While the North Vietnamese died invisibly, “their photographic deeds unrecorded” (Tuohy again), some of the photographers who covered the conflict from the other side gained considerable renown in their attempts to find images rivaling those of the master, Capa himself. Capa’s work is, if you like, the negative from which all the subsequent prints in this book are derived. Following his famous advice that equated proximity—to danger—with quality, many photographers in Vietnam aimed, as one writer put it, “to edge right up to death.” For these photographers, the thousand-yard stare got apertured down to three or four feet. Soldiers observing Burrows’s obsessive urge to get close to the action joked that he must be the most shortsighted photographer ever.

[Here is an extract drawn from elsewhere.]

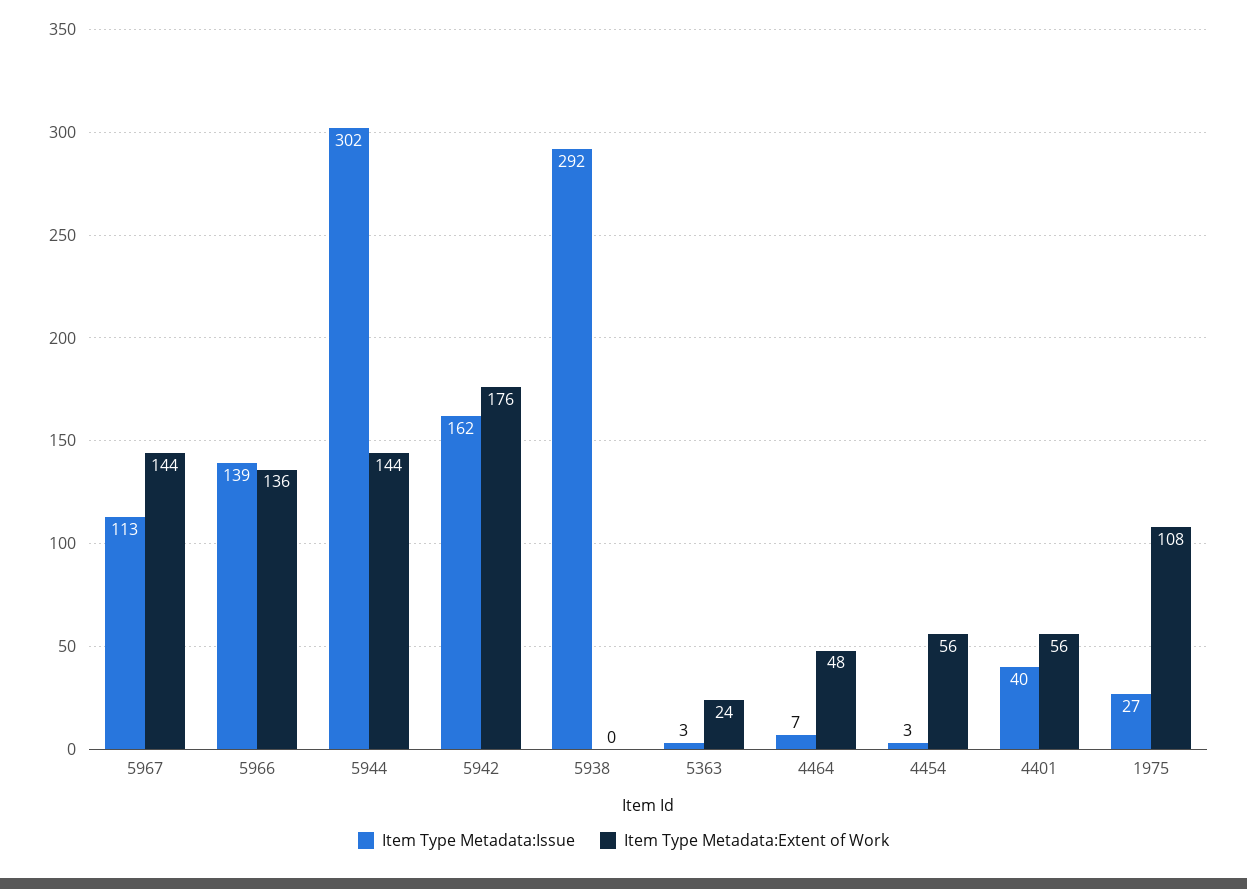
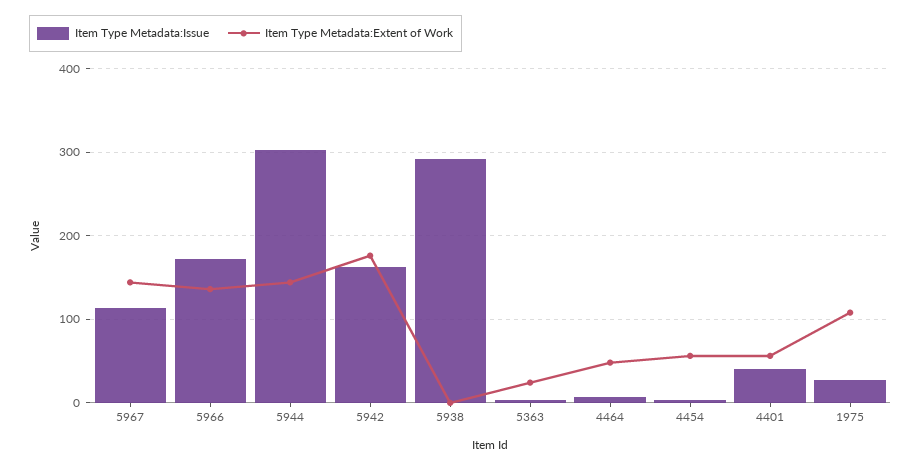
Item Type Metadata:Issue, 5966: 139 -> 170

Now, this does not mean that the photographs taken by the men and women in this book are better—because they died—than those by photographers like Tim Page and Don McCullin who survived. But the fact of their having died lends their work—especially their last rolls of film, the shots they were taking hours or minutes before they were killed—a dramatic pathos. These pictures are like a technologically advanced version of the folk idea whereby the last thing we see before dying is imprinted on our retinas. Sam Castan’s last roll of exposed film was taken from him by a North Vietnamese soldier and recovered only when this soldier, in turn, was killed. On occasions like this—especially in Hiromichi Mine’s fire-and-water-damaged picture of a chaplain celebrating mass—it is as if the eyes of the dead are flickering open again, blinking through the mud in which they are lying. More importantly, the fact that Requiem is devoted entirely to the work of people who died profoundly influences the book’s narrative grasp.

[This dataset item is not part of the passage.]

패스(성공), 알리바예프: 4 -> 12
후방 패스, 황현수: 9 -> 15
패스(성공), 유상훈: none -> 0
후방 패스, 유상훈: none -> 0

When it was published in Life, Burrows’s picture (not included in this book) showing four Marines carrying the body of a fifth had to be cropped in order to eliminate from view another photographer who had strayed into the frame. In this book, though, the proximity of fellow photographers is immanent in its meaning. A photograph by Dickey Chapelle shows a South Vietnamese soldier preparing to execute a Vietcong prisoner while, to his left—exactly as prescribed by Auden in “Musée des Beaux Arts”—one of his comrades stands idly by, hands in pockets, smiling. Then, two pages later, we see a chaplain kneeling over Chapelle’s body, her head soaked in gore. In the first picture we saw what she saw; in the second—by Henri Huet—it is as if we share the point of view of the soul leaving the body. The photographer has assumed the place of her subject. Roland Barthes summed up the peculiar tense of photographs as “he is dead and he is going to die.” Requiem turns this around and applies it to the photographers: they are dead and they are going to die. Another dramatic picture by Huet shows Larry Burrows, cameras around his neck, helping GIs to battle through the downdraft of the evacuation helicopter to which they are carrying a wounded comrade. That was taken in 1970; in February the following year Burrows and Huet died together when the helicopter they were traveling in was shot down over the Ho Chi Minh Trail. By the inexorable, terrifying logic of the book’s conception and arrangement, in other words, we take our place in the old war song quoted by François Sully—another photographer who died—in an article in Newsweek: “To each his turn. Today yours, tomorrow mine.”

1998

* Edited by Horst Faas and Tim Page.